Videos

Fast spike train inference via l0 optimization

Presenter
April 23, 2018
Keywords:
  • calcium imaging, changepoint detection, functional pruning, dynamic programming
Abstract
In recent years, new technologies in neuroscience have made it possible to measure the activities of large numbers of neurons simultaneously in behaving animals. For each neuron, a fluorescence trace is measured; this can be seen as a first-order approximation of the neuron's activity over time. Determining the exact time at which a neuron spikes on the basis of its fluorescence trace is an important open problem in the field of computational neuroscience. Recently, a convex optimization problem involving an ℓ1 penalty was proposed for this task. In this paper, we slightly modify that recent proposal by replacing the ℓ1 penalty with an ℓ0 penalty. In stark contrast to the conventional wisdom that ℓ0 optimization problems are computationally intractable, we show that the resulting optimizationproblem can be efficiently solved for the global optimum using an extremely simple and efficient dynamic programming algorithm.
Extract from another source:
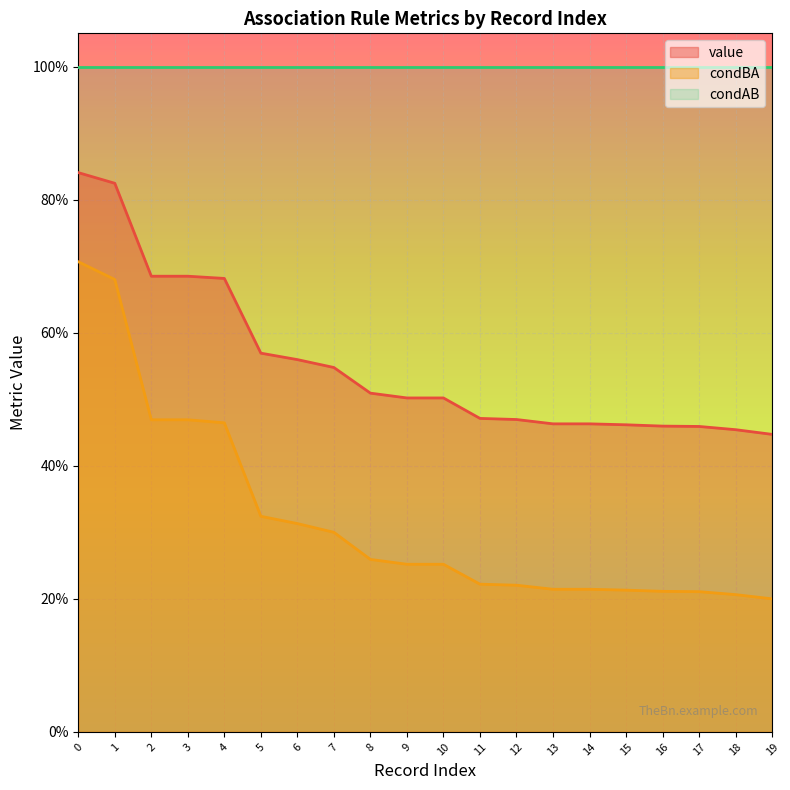

List the labels in order of condBA value, largest first.

0, 1, 2, 3, 4, 5, 6, 7, 8, 9, 10, 11, 12, 13, 14, 15, 16, 17, 18, 19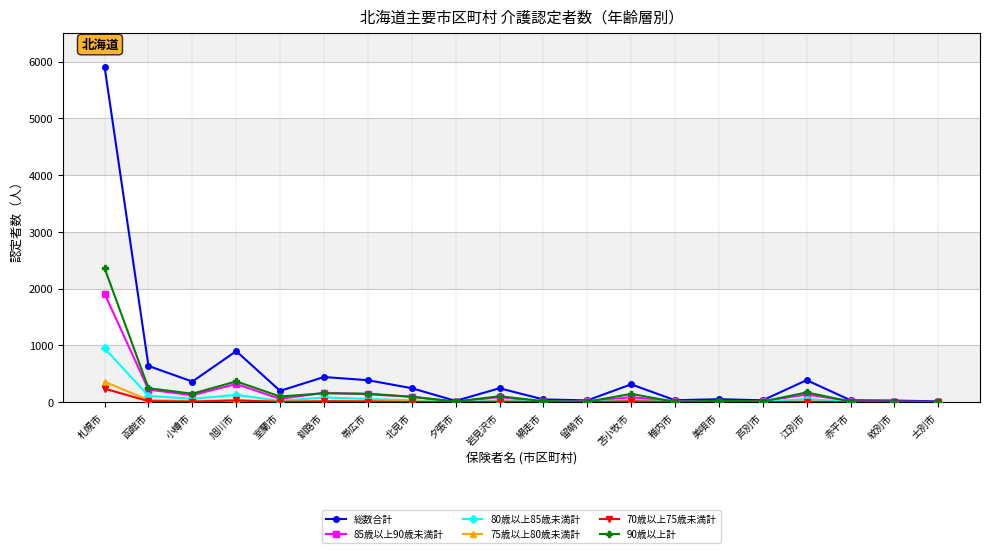

Which series has the widest spread of values?

総数合計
Our C++ implementation of the proposed algorithm runs in a fraction of a second on fluorescence traces of 100,000 timesteps. Furthermore, our proposal leads to substantial improvements over the previous ℓ1 proposal across a wide range of calcium imaging data sets. This is joint work with Sean Jewell (University of Washington), Toby Hocking (McGill University), and Paul Fearnhead (Lancaster University).